*** Opening of The records ***
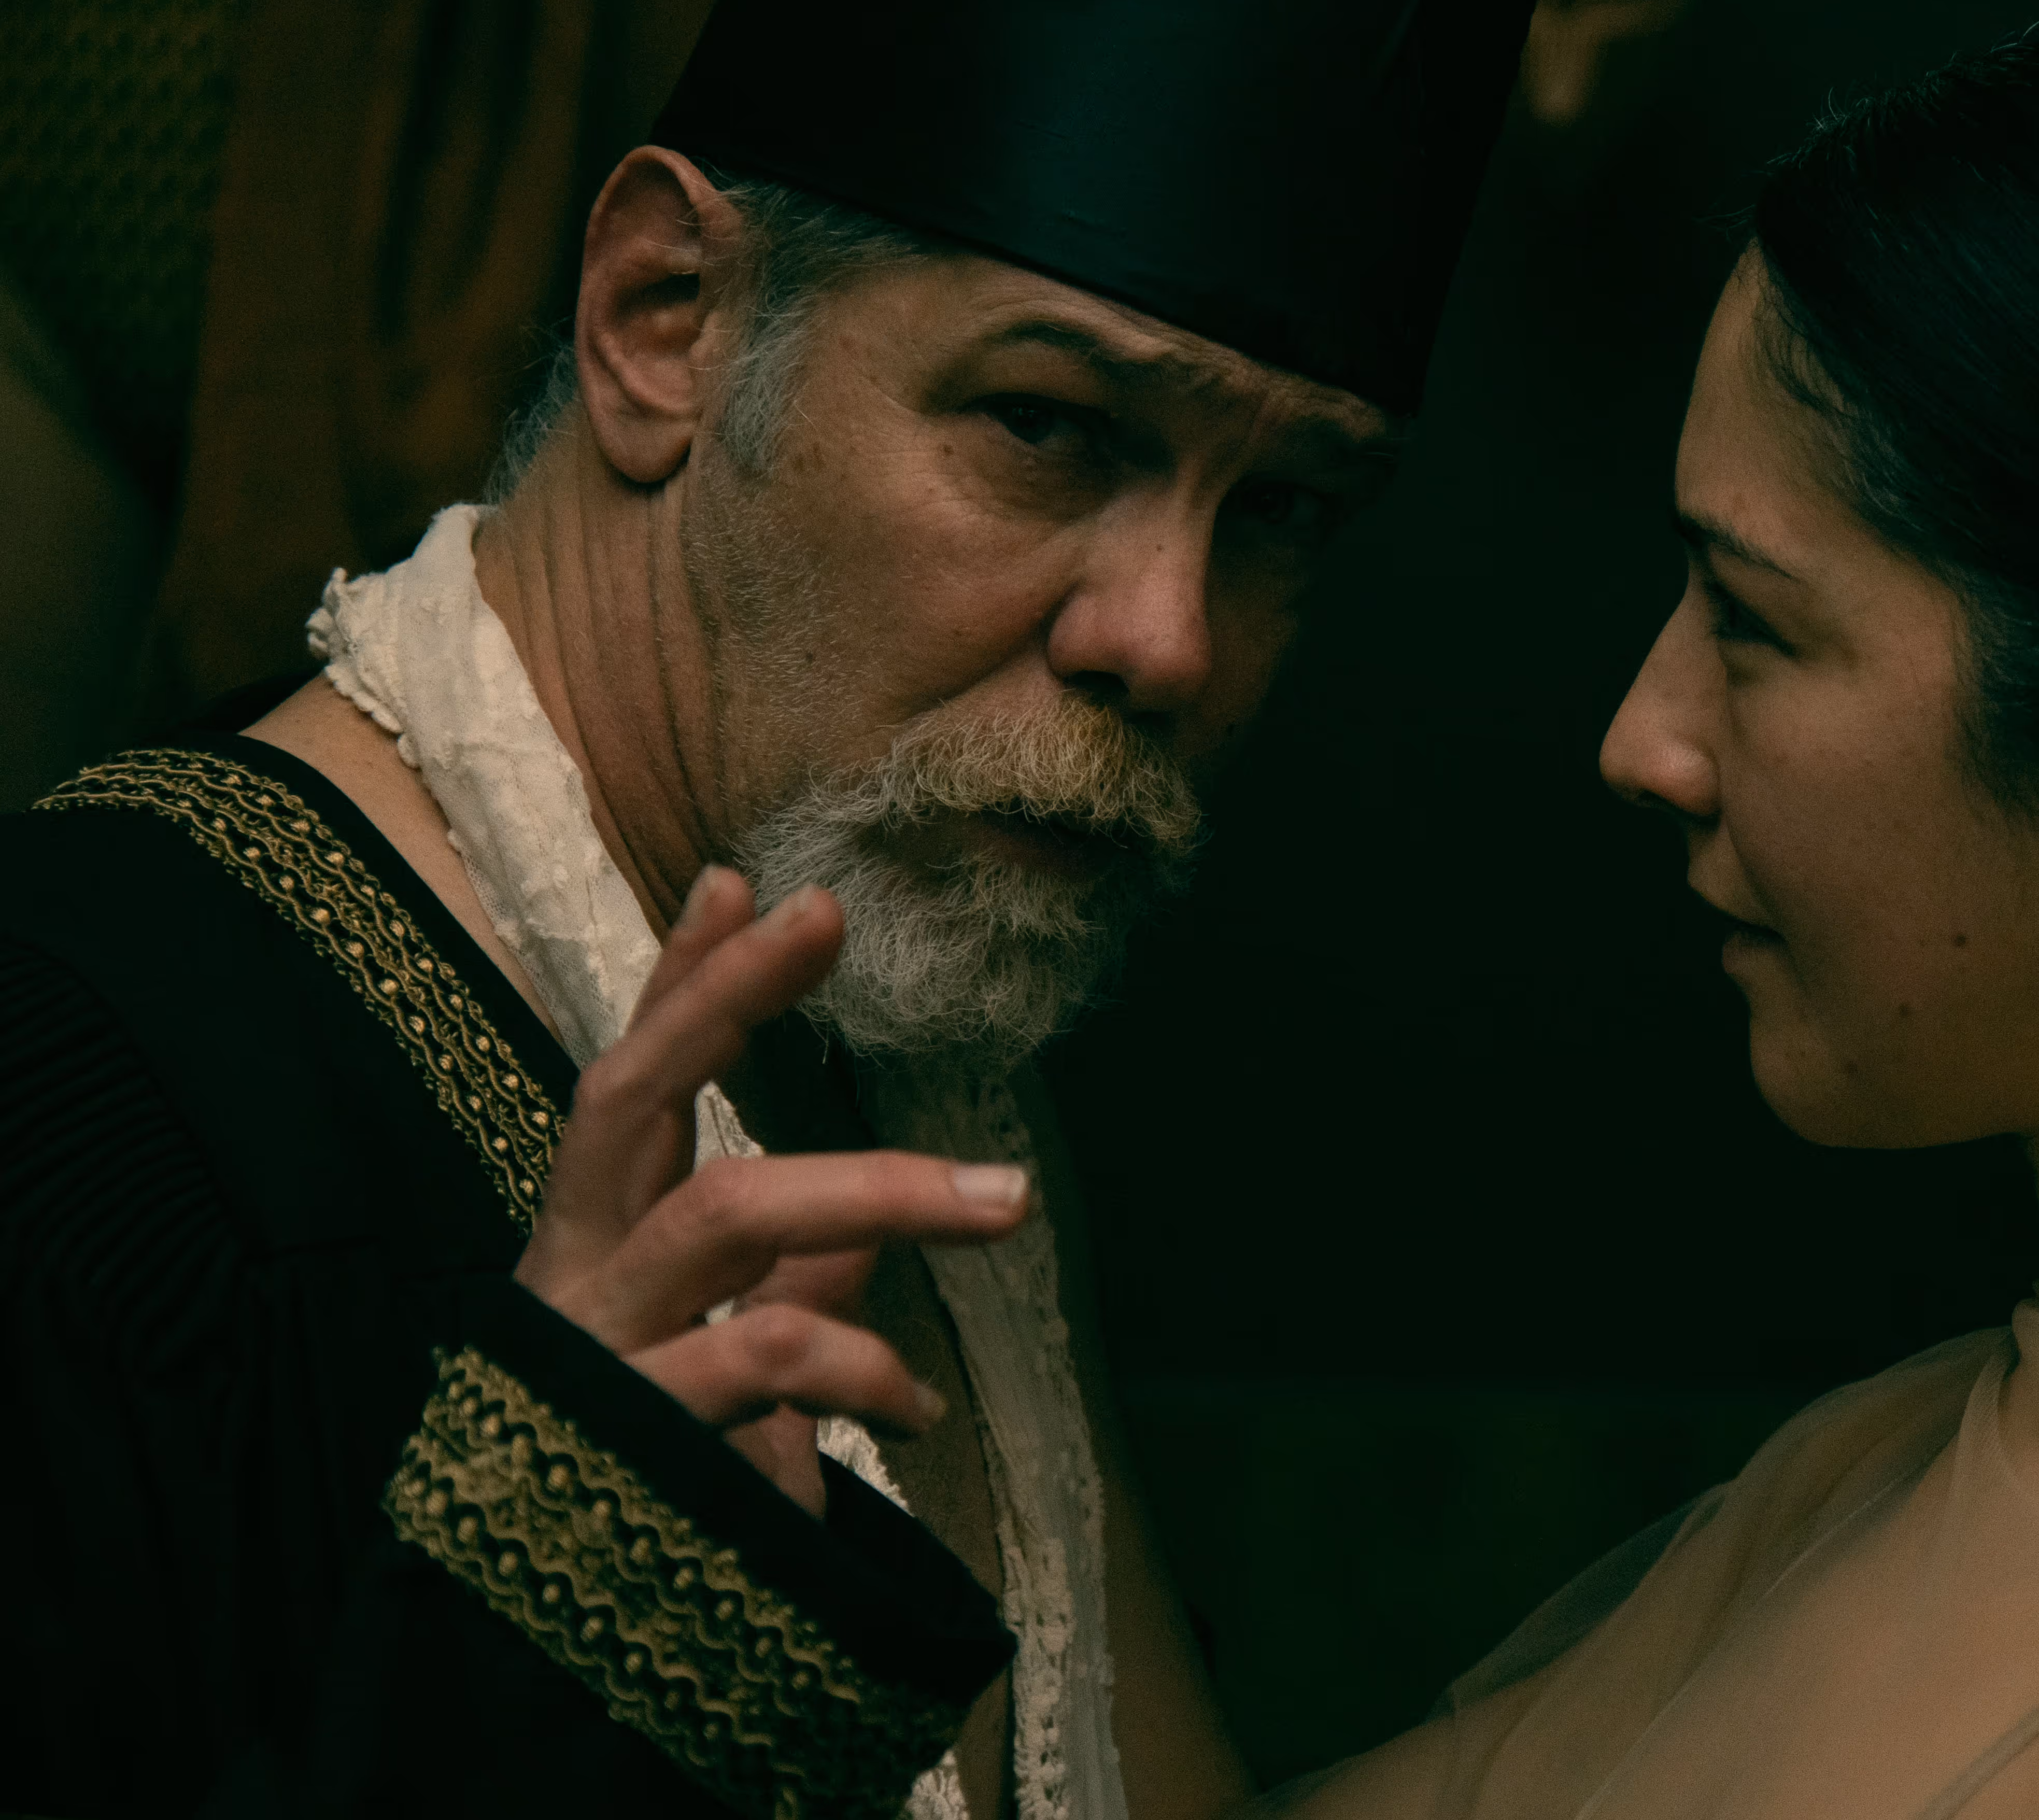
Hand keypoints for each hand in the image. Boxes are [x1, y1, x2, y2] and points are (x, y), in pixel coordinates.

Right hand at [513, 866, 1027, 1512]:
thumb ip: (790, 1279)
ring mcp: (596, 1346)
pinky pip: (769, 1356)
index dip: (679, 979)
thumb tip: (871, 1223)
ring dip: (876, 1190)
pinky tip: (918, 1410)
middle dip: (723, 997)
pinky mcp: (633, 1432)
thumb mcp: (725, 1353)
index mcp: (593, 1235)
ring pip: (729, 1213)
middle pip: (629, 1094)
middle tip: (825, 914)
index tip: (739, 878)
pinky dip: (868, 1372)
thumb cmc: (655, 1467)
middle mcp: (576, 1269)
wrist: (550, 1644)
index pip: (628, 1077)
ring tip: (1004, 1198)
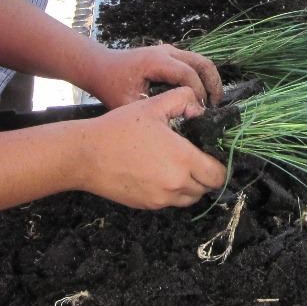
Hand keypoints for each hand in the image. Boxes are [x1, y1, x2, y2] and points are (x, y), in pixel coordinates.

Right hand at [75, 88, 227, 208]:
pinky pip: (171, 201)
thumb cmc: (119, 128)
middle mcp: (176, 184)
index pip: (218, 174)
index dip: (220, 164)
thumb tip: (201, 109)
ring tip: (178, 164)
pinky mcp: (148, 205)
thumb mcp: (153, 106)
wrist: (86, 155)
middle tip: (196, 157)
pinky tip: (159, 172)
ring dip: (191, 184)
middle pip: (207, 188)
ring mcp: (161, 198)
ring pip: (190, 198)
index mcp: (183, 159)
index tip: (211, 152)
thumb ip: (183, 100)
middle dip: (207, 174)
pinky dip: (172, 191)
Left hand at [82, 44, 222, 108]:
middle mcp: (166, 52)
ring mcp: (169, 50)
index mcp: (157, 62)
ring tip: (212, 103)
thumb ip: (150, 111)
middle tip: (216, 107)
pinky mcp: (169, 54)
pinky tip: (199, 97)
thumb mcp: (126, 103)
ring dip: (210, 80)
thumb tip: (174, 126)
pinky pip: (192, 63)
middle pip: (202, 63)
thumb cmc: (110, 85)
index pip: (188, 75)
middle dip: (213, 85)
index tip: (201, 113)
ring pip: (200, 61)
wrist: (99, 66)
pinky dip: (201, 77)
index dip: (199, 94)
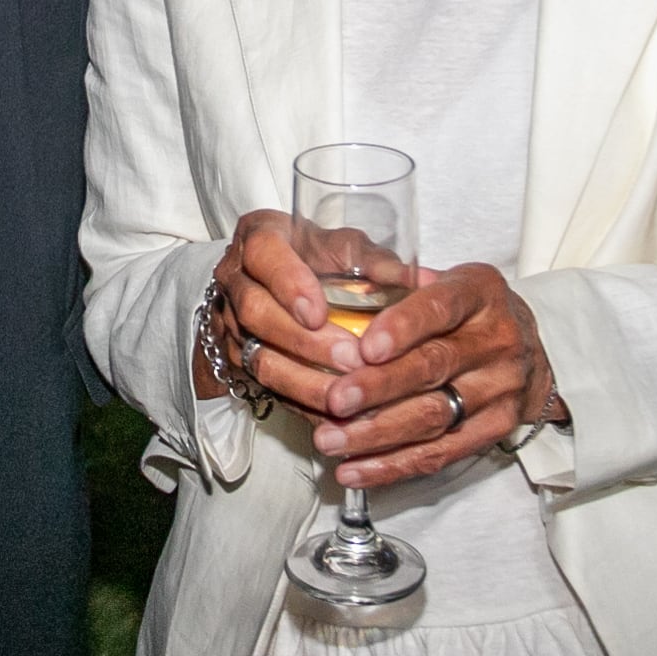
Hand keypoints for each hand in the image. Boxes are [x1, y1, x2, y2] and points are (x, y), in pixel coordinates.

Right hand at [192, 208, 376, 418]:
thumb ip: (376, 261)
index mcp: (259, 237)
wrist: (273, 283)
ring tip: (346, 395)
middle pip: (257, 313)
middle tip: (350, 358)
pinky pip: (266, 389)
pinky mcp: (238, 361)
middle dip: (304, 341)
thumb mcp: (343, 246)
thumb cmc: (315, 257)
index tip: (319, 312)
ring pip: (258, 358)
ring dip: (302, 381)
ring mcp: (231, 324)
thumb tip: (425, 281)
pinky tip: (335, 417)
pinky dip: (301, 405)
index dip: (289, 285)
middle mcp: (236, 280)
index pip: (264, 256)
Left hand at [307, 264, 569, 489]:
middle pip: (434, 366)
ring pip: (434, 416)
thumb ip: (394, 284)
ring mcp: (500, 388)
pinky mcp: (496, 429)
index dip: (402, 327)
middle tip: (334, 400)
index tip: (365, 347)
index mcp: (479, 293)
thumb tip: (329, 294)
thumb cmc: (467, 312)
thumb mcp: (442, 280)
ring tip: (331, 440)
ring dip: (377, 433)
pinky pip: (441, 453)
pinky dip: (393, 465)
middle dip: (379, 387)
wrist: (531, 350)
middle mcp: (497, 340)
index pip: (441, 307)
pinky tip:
*** Close of The records ***
Restate the data word for word from its first line through the line with "thumb tip: (201, 109)", leaving out any picture along the way.

Response to the exercise
Hand keypoints for each hand in the image. Boxes are [x1, y1, x2, y2] and points are (x, y), in pixel coordinates.

Right hand at [513, 866, 1027, 1512]:
thumb ip: (790, 1279)
ring mcp: (596, 1346)
pinky pip: (769, 1356)
index dip: (679, 979)
thumb tip: (871, 1223)
ring dip: (876, 1190)
pinky tip: (918, 1410)
middle dip: (723, 997)
pinky mcp: (633, 1432)
thumb mcp: (725, 1353)
index mcp: (593, 1235)
ring pip: (729, 1213)
middle pip: (629, 1094)
middle tip: (825, 914)
index tip: (739, 878)
pinky dip: (868, 1372)
thumb cmc: (655, 1467)
middle mcp: (576, 1269)
wrist: (550, 1644)
index pip: (628, 1077)
ring tip: (1004, 1198)
Hand keypoints for each hand in the image. Boxes are [x1, y1, x2, y2] and points are (x, y), in pixel coordinates.

Right hand at [75, 88, 227, 208]:
pinky pip: (171, 201)
thumb cmc: (119, 128)
middle mcp: (176, 184)
index pip: (218, 174)
index dip: (220, 164)
thumb tip: (201, 109)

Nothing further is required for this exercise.